**** Excerpt
# Forum Home Renovation Plumbing  Caroma Uniset Cistern keeps dripping water in

## mir

I have eight years old Caroma Uniset cisterns which don't know when to stop taking water in.
After flushing, they start refiling the cistern all right, but then the last 2 - 3 liters come in very slowly, just "hissing" in, and the mechanism doen't stop at any point. If I turn the tap off, it's all good. 
The likely suspect is the grey cylinder on the right. Parts probably requiring replacement, but which ones to start with, please?

----------


## plum

For a temporary fix and easy solution, you may get away with adjusting the white plastic screw on the float arm, located near the brass right angled pin. 
If there is no adjustment left, it will be necessary to turn the water supply off at the mini stop, then undo the large white plastic nut, where the arm comes out of. Once off there are two washers, one a black ball cock washer, the other a flat red disc shape with a hole in the centre, [these become quite perished and may no longer fit my description]. Replace these with new washers, not forgetting to relax the adjusting screw.
Whilst the fioat arm is out, the outlet washer needs replacing, this is located at the base of the plunger section, to remove. grab the lowest point of the plunger inside the cistern and twist anti-clockwise slightly until it unlocks. Replace the flat black washer , then replace all sections back in reverse order. The float level may need adjustment on completion, there is a water level mark on the back wall of the cistern, adjust it slightly under this line to allow for wearing in.
Alternatively call a plumber.....

----------


## wonderplumb

If that doesn't work, the cone shaped seat on the inlet valve that seals against the aspro usually cracks, meaning a whole new valve.
********
**** Dataset content
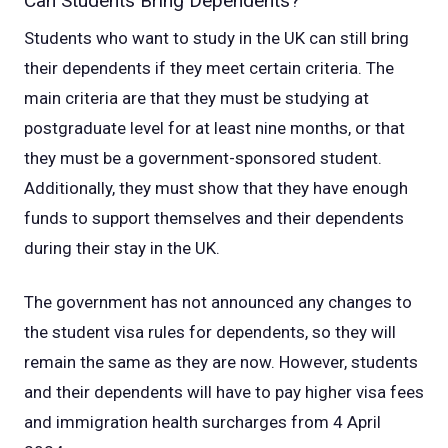
Can Students Bring Dependents?
Students who want to study in the UK can still bring
their dependents if they meet certain criteria. The
main criteria are that they must be studying at
postgraduate level for at least nine months, or that
they must be a government-sponsored student.
Additionally, they must show that they have enough
funds to support themselves and their dependents
during their stay in the UK.
The government has not announced any changes to
the student visa rules for dependents, so they will
remain the same as they are now. However, students
and their dependents will have to pay higher visa fees
and immigration health surcharges from 4 April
********
[Work task 1]:
Could you rewrite the paragraph in the forum thread that begins "If there is no adjustment left" as a short list that keeps its main facts?
[Work task 2]:
Which usernames head the posts in the forum thread? List all of them.
[Work task 3]:
In the forum thread, switch "hissing" to "trickling" and give the passage from "# Forum Home" to "it's all good.".

[Solution 1]:
- If no adjustment is left, turn off the water supply at the mini stop.
- Undo the large white plastic nut where the arm comes out.
- Inside are two washers: a black ball cock washer and a flat red disc-shaped washer with a hole in the center. These may be badly perished.
- Replace both with new washers, and remember to relax the adjusting screw.

[Solution 2]:
- mir
- plum
- wonderplumb

[Solution 3]:
# Forum Home Renovation Plumbing  Caroma Uniset Cistern keeps dripping water in

## mir

I have eight years old Caroma Uniset cisterns which don't know when to stop taking water in.
After flushing, they start refiling the cistern all right, but then the last 2 - 3 liters come in very slowly, just "trickling" in, and the mechanism doen't stop at any point. If I turn the tap off, it's all good.